Vanunu was first jailed, in 1986, for revealing information about Israel’s nuclear programme to the Sunday Times. If one follows the logic of Israel’s latest actions, the implication is that Vanunu remains a danger to national security. More than 20 years on, his knowledge of Israel’s nuclear capability is apparently so acute that he cannot be trusted to have any contact with foreigners, and can certainly not be allowed to go abroad, where he might spread all kinds of top secret information. Israel’s nuclear technology has, apparently, not advanced since the moment Vanunu was kidnapped by Mossad in Rome.
According to Vanunu’s lawyer, there was no suggestion in the prosecution that there had been any breach of state security: he was jailed for breaching the conditions of his release.
Israel continues to maintain an extraordinary fiction around its nuclear capability – more than 50 years since Shimon Peres, Israel’s new president, first did a deal with the French to build a nuclear reactor.

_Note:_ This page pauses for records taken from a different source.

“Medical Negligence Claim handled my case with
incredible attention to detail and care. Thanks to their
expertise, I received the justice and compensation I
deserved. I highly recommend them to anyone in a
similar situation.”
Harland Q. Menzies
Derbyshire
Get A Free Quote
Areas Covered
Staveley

Peres himself has acknowledged this, but last year, when Israel’s Prime Minister Ehud Olmert publicly confirmed in an interview that Israel has nuclear weapons, his aides were quick to step in and say that he hadn’t actually meant what he’d said. Vanunu is partly a victim of this continuing farce. Israel is also clearly bent on making an example of him in seeking to condemn him to a life of eternal punishment.
Mordechai Vanunu wants to live a normal life, as a free man. It’s time for Israel to cease its persecution and give him his freedom.